═════ GIVEN RECORDS

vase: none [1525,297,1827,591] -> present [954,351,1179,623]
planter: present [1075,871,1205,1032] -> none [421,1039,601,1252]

══════════
═════ GIVEN RECORDS

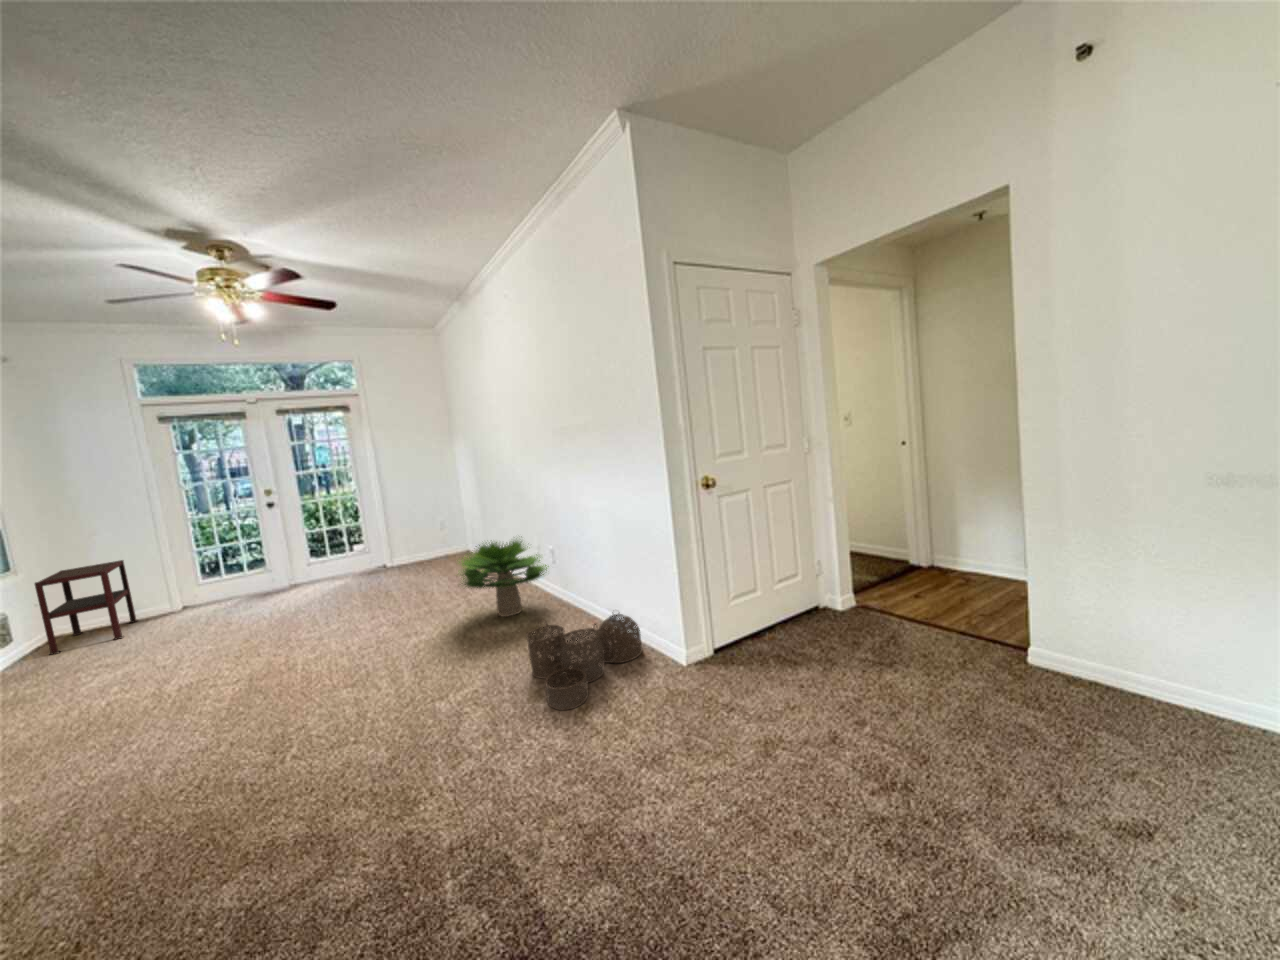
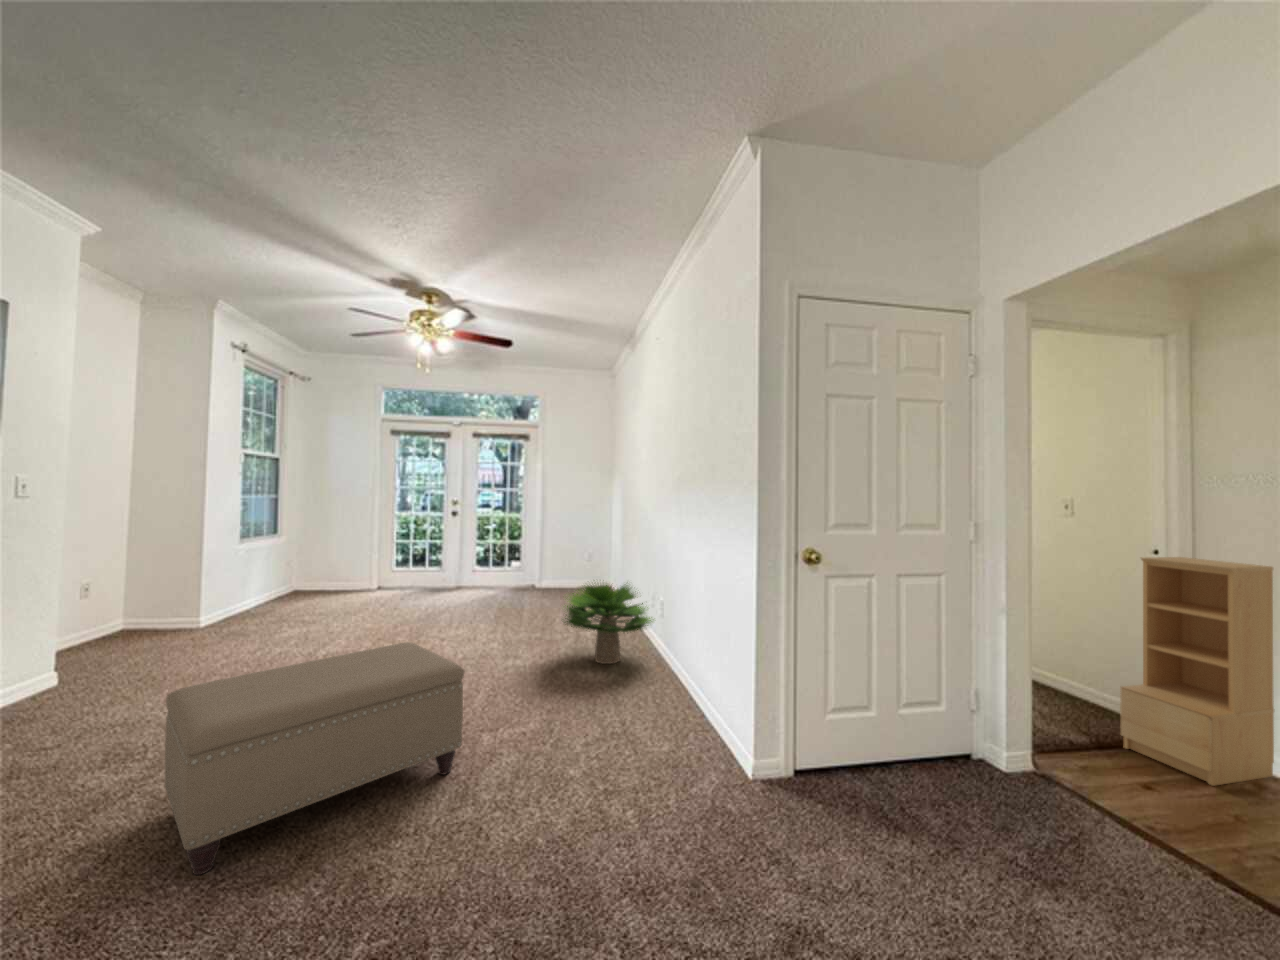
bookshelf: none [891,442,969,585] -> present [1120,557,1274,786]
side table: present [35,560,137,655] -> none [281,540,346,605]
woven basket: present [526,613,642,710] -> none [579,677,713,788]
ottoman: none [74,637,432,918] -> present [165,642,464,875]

══════════
═════ GIVEN RECORDS

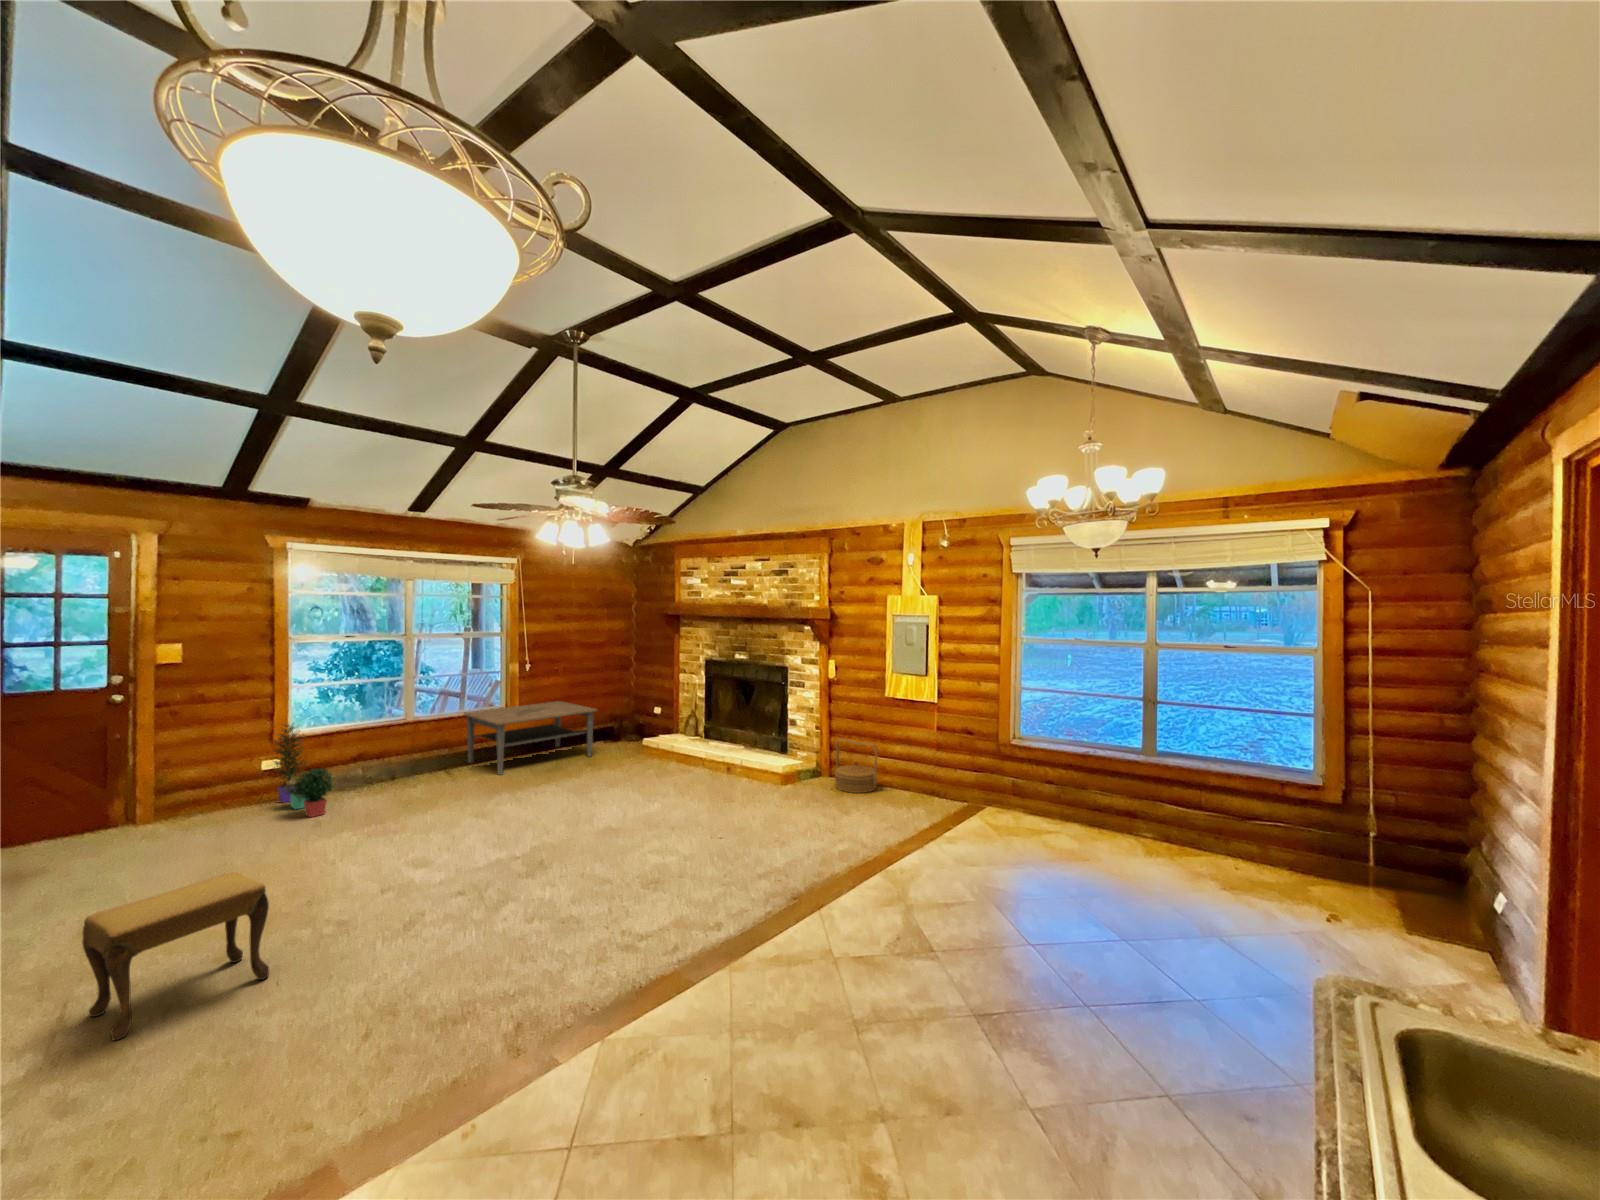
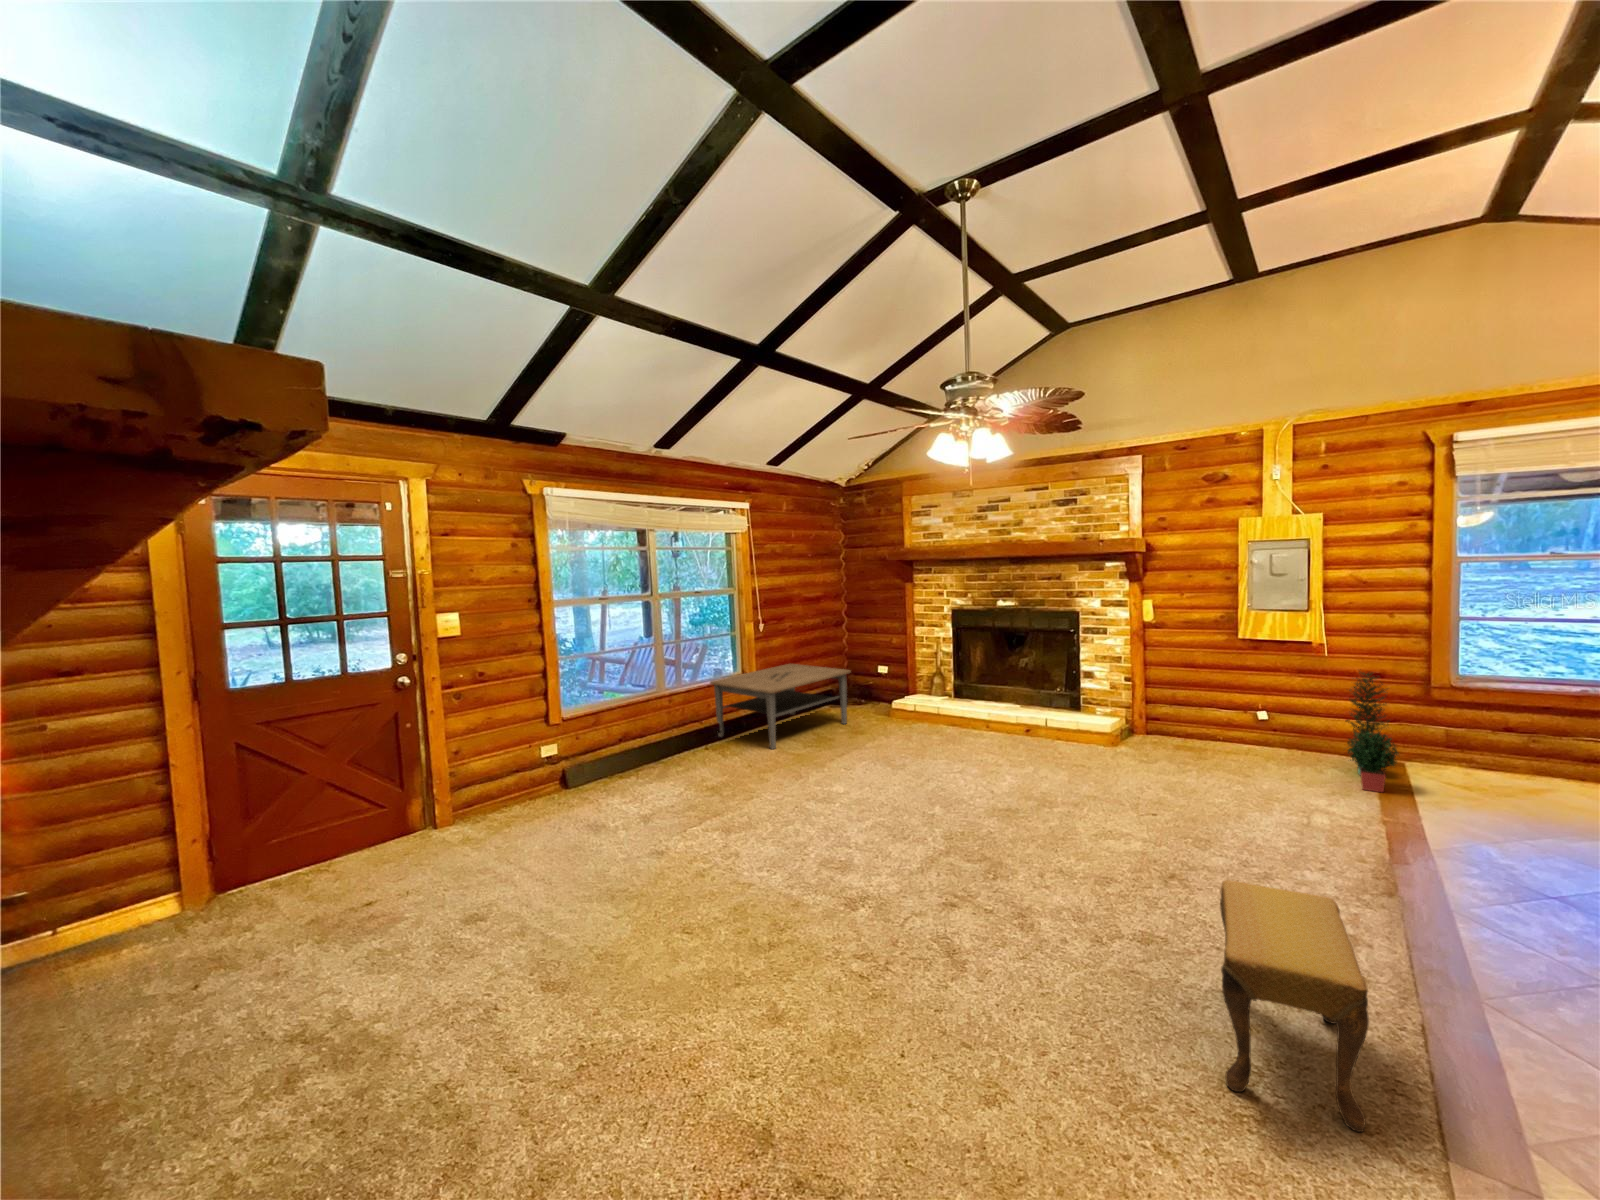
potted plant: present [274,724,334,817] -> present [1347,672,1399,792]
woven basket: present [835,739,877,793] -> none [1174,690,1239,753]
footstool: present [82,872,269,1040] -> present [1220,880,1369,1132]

══════════

TASK: Please give back exactly the lines of the listing above that run from the one containing "vase: none [1525,297,1827,591]" through the one containing "planter: present [1075,871,1205,1032]", and only those.

ANSWER TO THE EXERCISE:
vase: none [1525,297,1827,591] -> present [954,351,1179,623]
planter: present [1075,871,1205,1032] -> none [421,1039,601,1252]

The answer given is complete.